The group is practically inseparable from the game series now. All of their live concerts end with SRW Alpha theme “SKILL” and contain multiple themes from the games throughout. Founder Mizuki even appears in one of the games as the voice of final boss Keisar Ephes — who literally throws hell at you.

Now Playing

Super Robot Wars T has its own impressive firsts. It’s the first of the series outside the Banpresto Original-exclusive games to have an English language option. Even so, the sheer number of licensed properties being juggled still means there’s no official release outside Japan and Asian territories.

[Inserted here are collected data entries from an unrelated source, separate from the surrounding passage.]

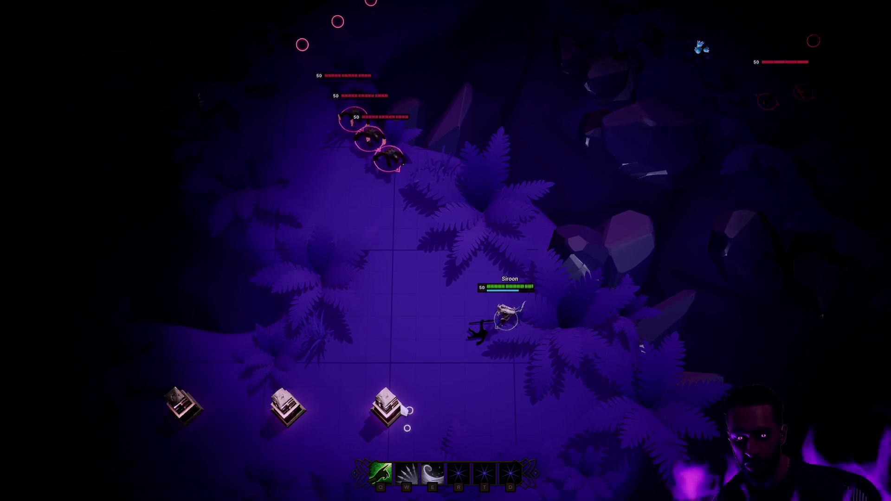
right_click(354, 397)
right_click(287, 360)
right_click(428, 338)
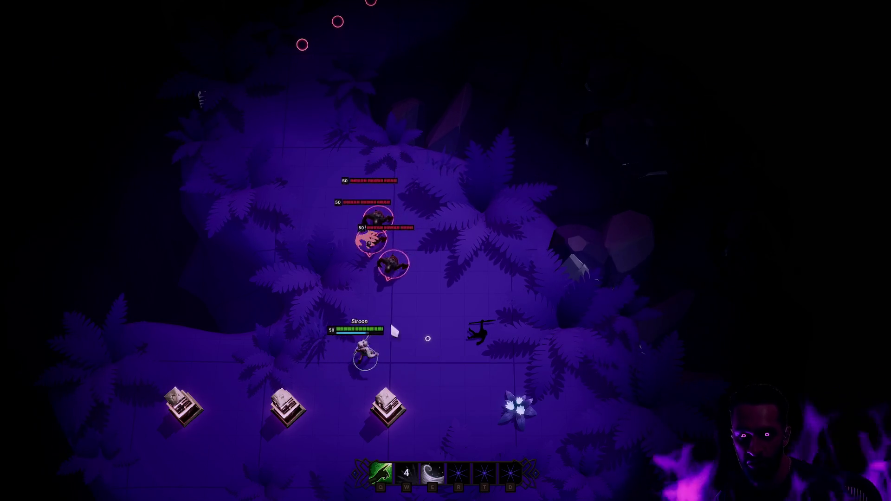
- Fight the spiders with the W damage and Q heal abilities while repositioning and retreating
key(w)
right_click(424, 404)
right_click(480, 387)
right_click(505, 389)
right_click(571, 341)
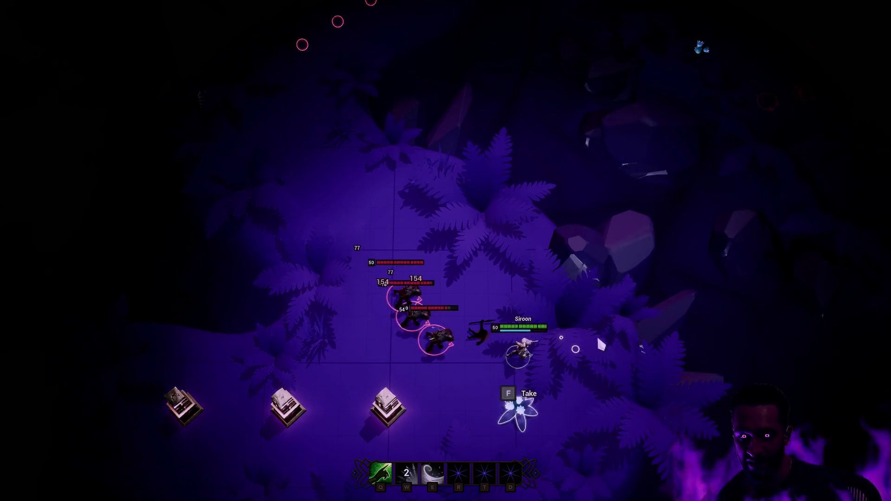
right_click(554, 199)
right_click(502, 217)
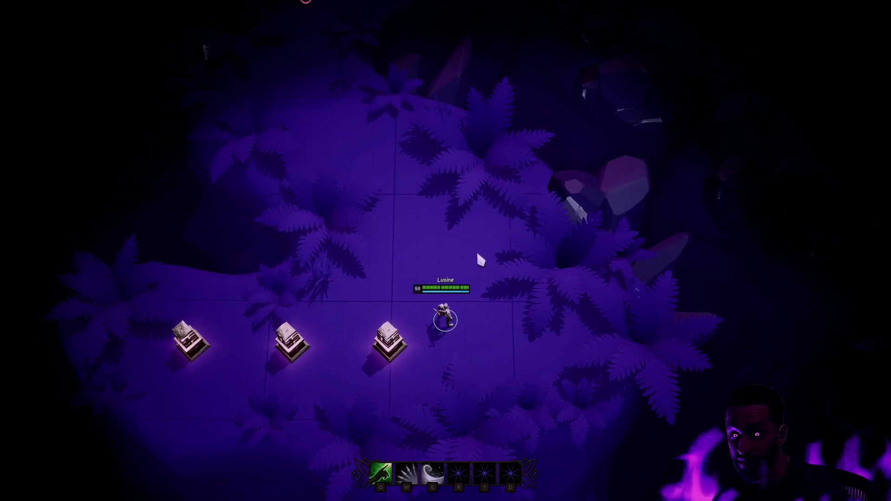
right_click(446, 277)
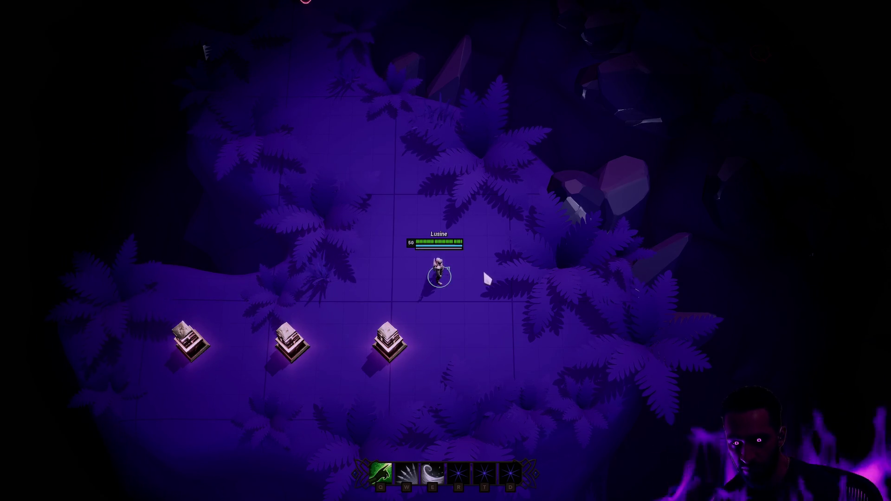
key(q)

It also introduces some new fan-favorite titles to the roster. Fantasy mecha series Magic Knights Rayearth makes its debut — a unique choice, as the franchise is not known for including shoujo series. Also joining the ranks is 2014 sci-fi anime Expelled from Paradise, and two shows that are notably devoid of giant robots: Captain Harlock (specifically as seen in Arcadia of My Youth: Endless Orbit SSX) and Cowboy Bebop. So not only will Captain Harlock and Spike Spiegel get to meet, you’ll be able to use the Arcadia and the Bebop in combat against baddies from Gundam, Gunbuster, and more!

Super Robot Wars T is now on sale for PS4, and will also be receiving a Switch port. While a US release is not planned, the Asian edition will have the language options you’ll need to enjoy the story.

So why get it? For me, as a fan of giant robots and an industry pro who’s worked on some of the titles featured, there’s something exciting and magical about seeing all my old favorites interact with each other, then being the one to lead them into battle. The first Super Robot Wars title I ever played to completion was 2000’s Super Robot Wars Alpha, which teamed up heroes from the shows that got me into giant robots in the first place: Daitarn 3, Gunbuster, Macross and Macross Plus, and so many others. Whether it was souping up my favorite 70s and 80s mechs to create an invincible front line, or the absolute terror of realizing at 3 AM that the final battle took place during End of Evangelion with a giant floating Rei Ayanami in the background, it was — and still is with every new title — a perfect package of everything I love about the genre.

And now, finally, I’ll be able to completely understand what everyone’s saying — instead of just memorizing the kanji for “Move,” “Attack,” and “End Turn” and hoping for the best.